---------- Dataset records ----------

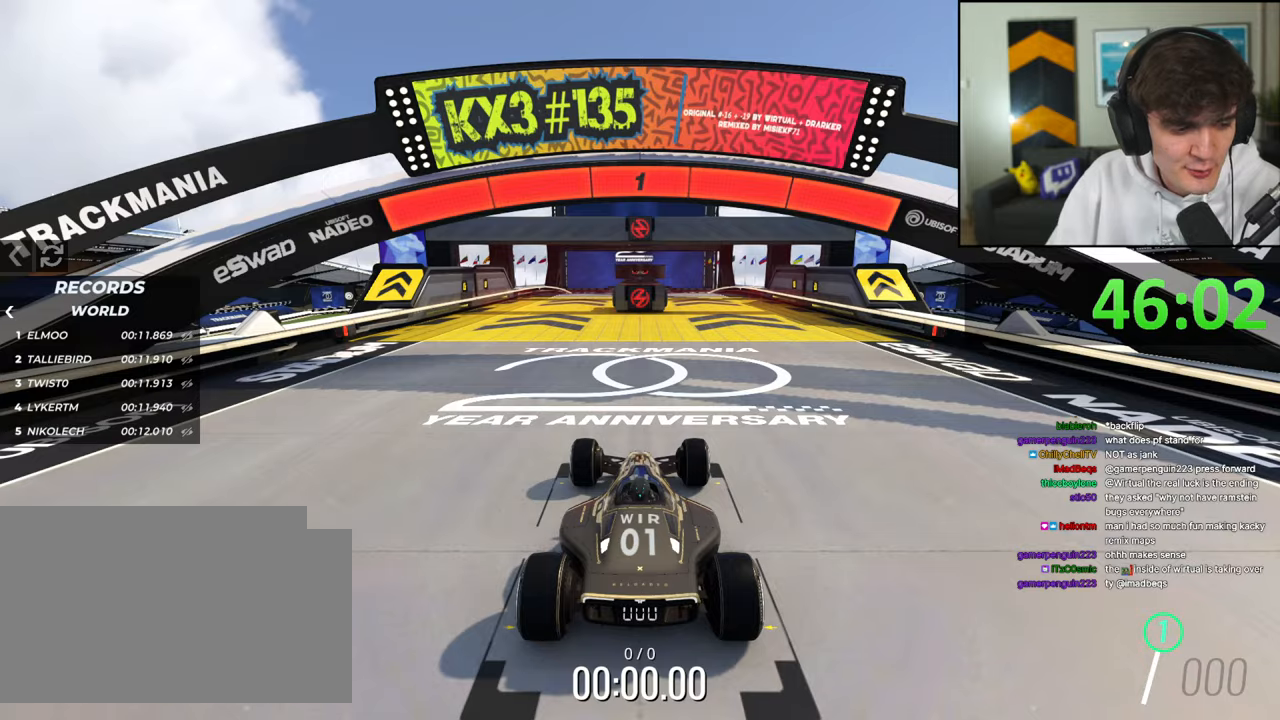
{"keys": ["up"], "events": []}
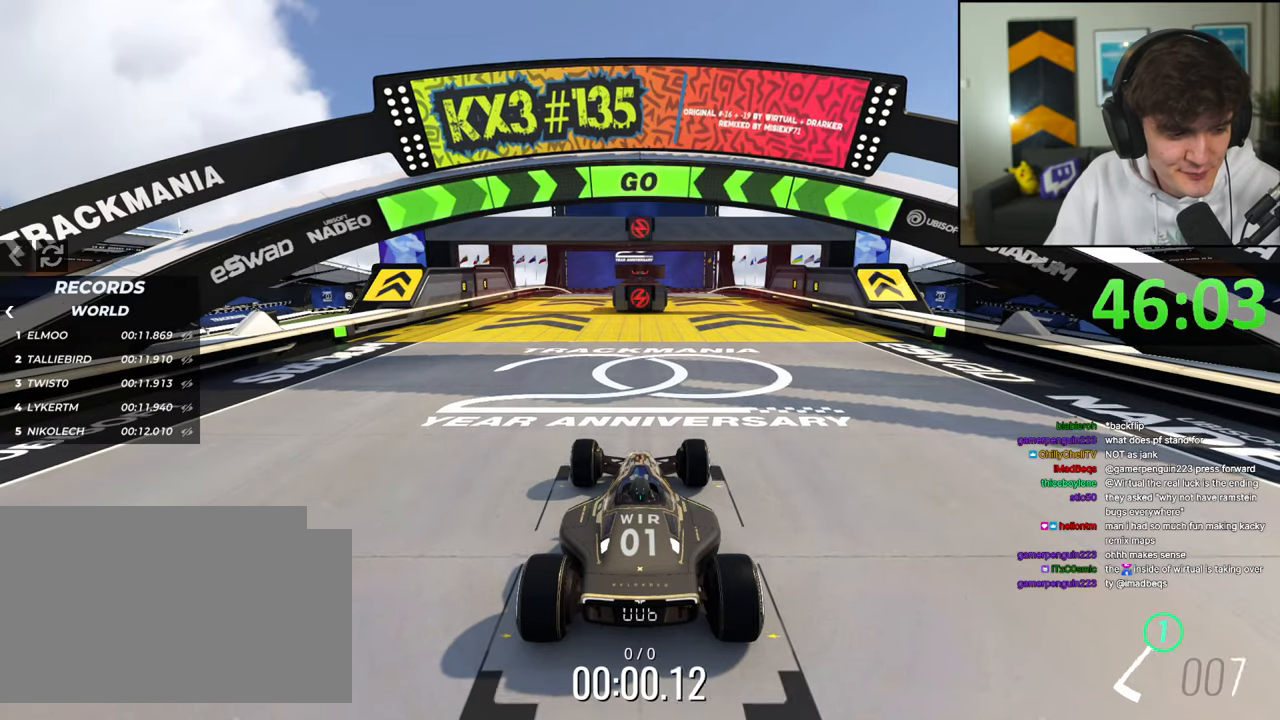
{"keys": ["up"], "events": [[400, "right", "down"], [500, "right", "up"]]}
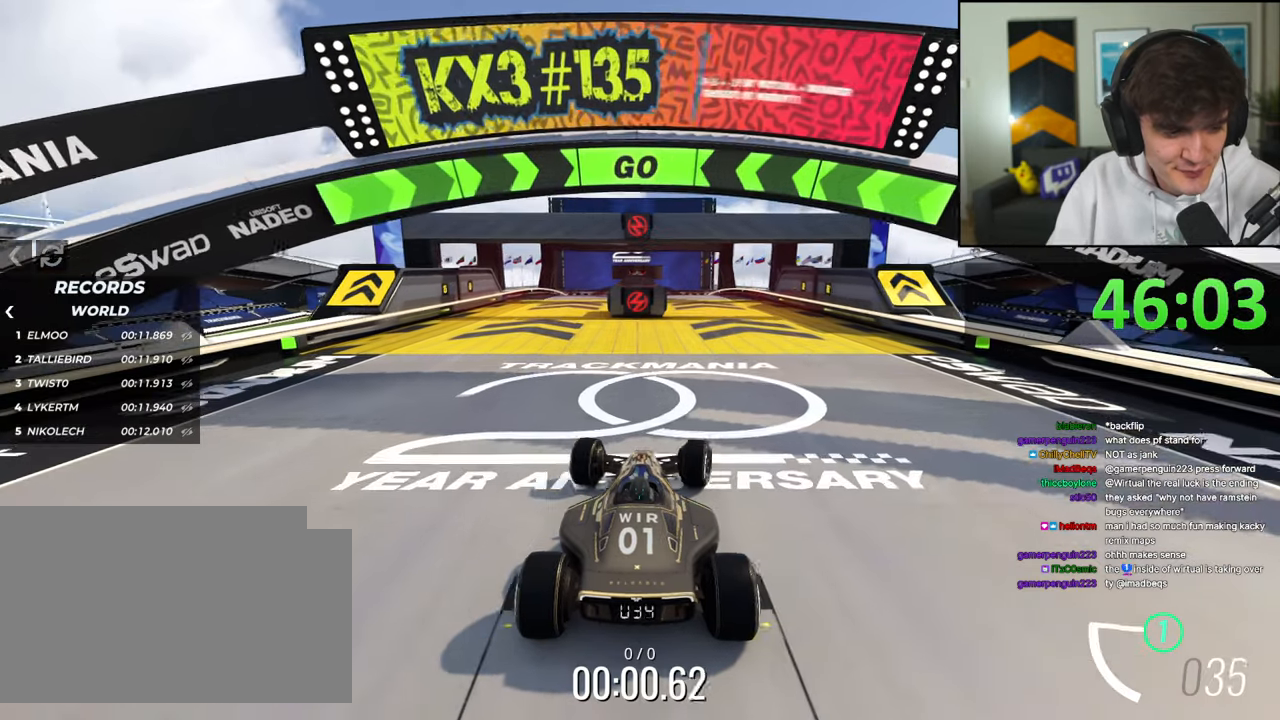
{"keys": ["up"], "events": [[134, "right", "down"], [184, "right", "up"]]}
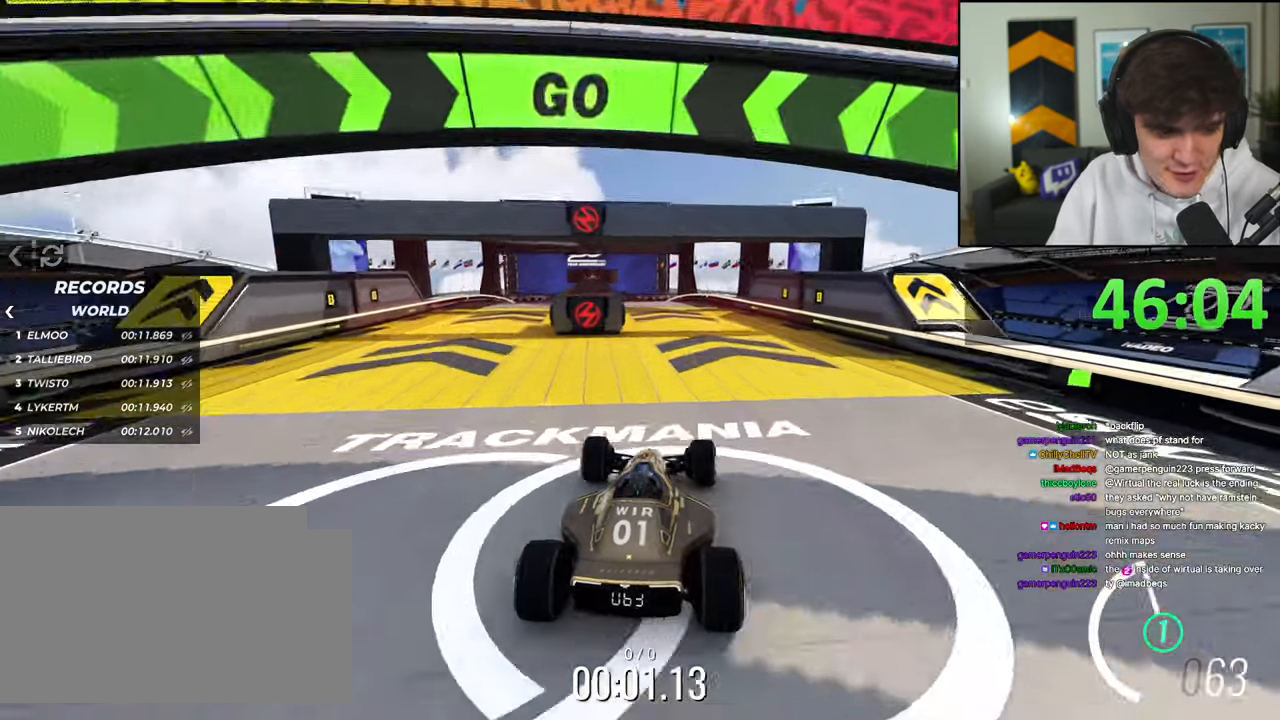
{"keys": ["up"], "events": []}
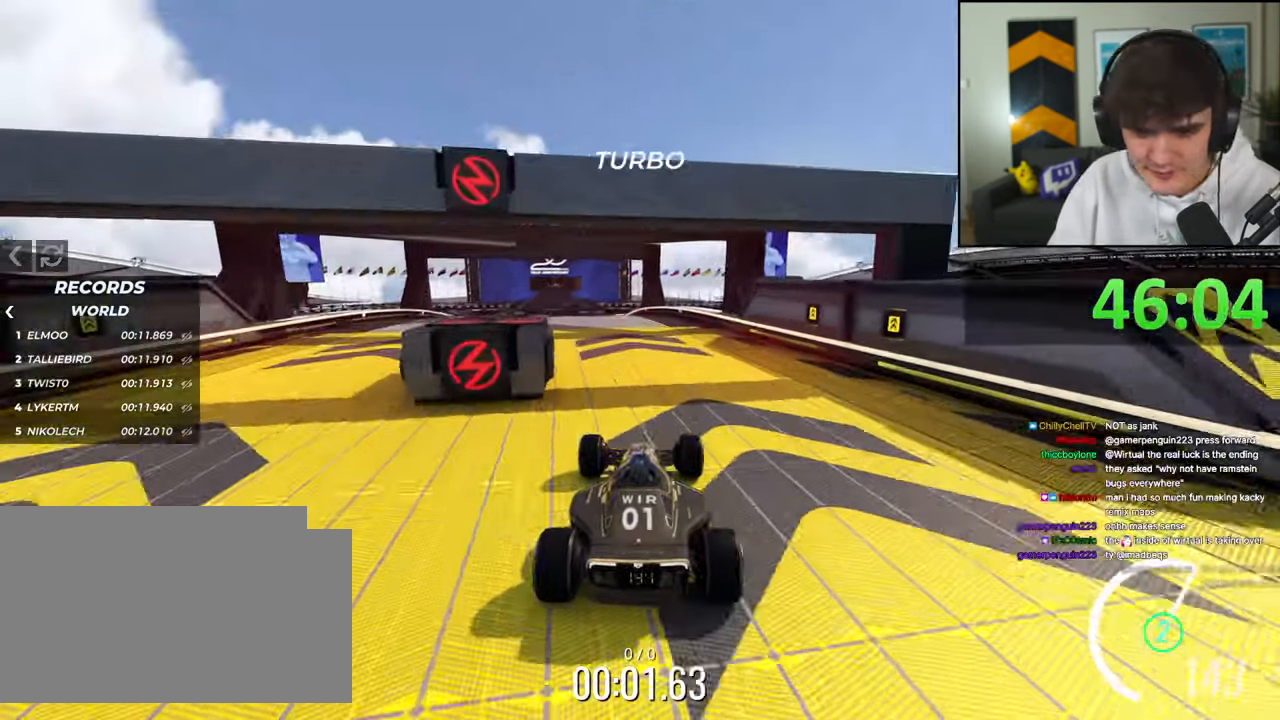
{"keys": ["left", "up"], "events": [[234, "left", "down"]]}
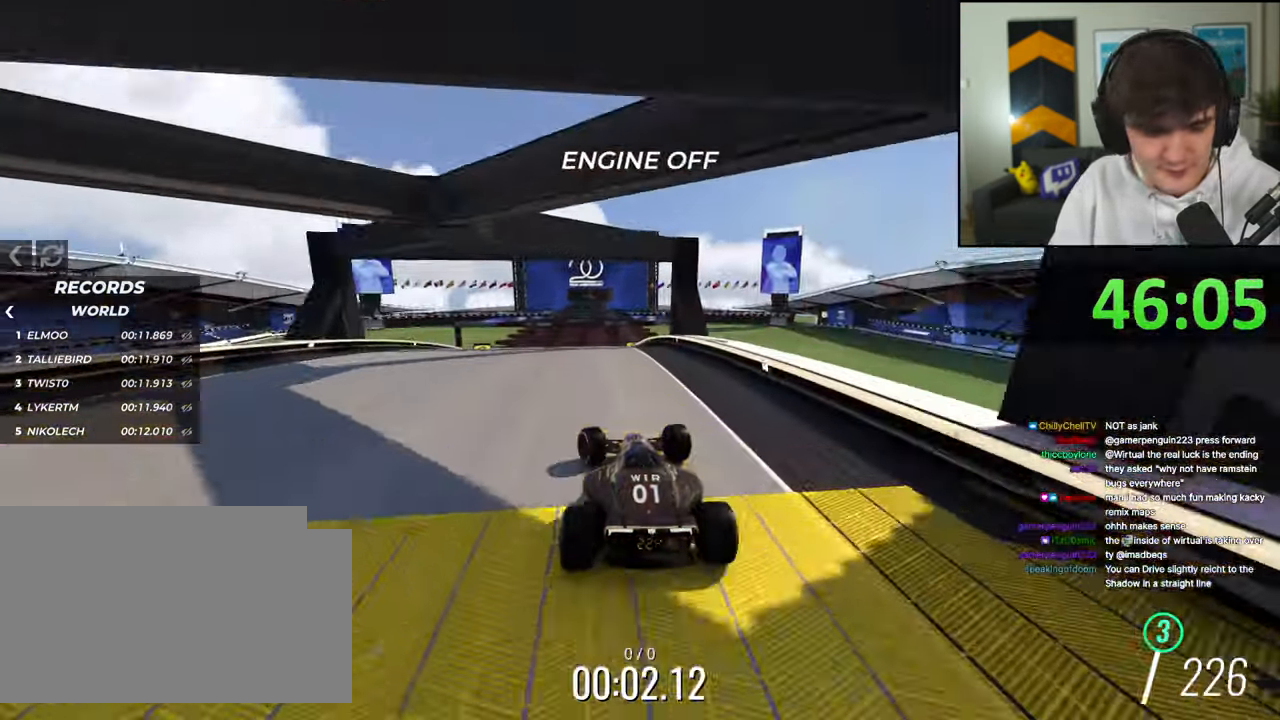
{"keys": ["left", "up"], "events": [[84, "left", "up"], [134, "right", "down"], [417, "right", "up"], [467, "left", "down"]]}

----------

__Exercise objective__: Throughout the data above, count the lines where the word "right" occurs, and report that figure alone.

__The answer__: 3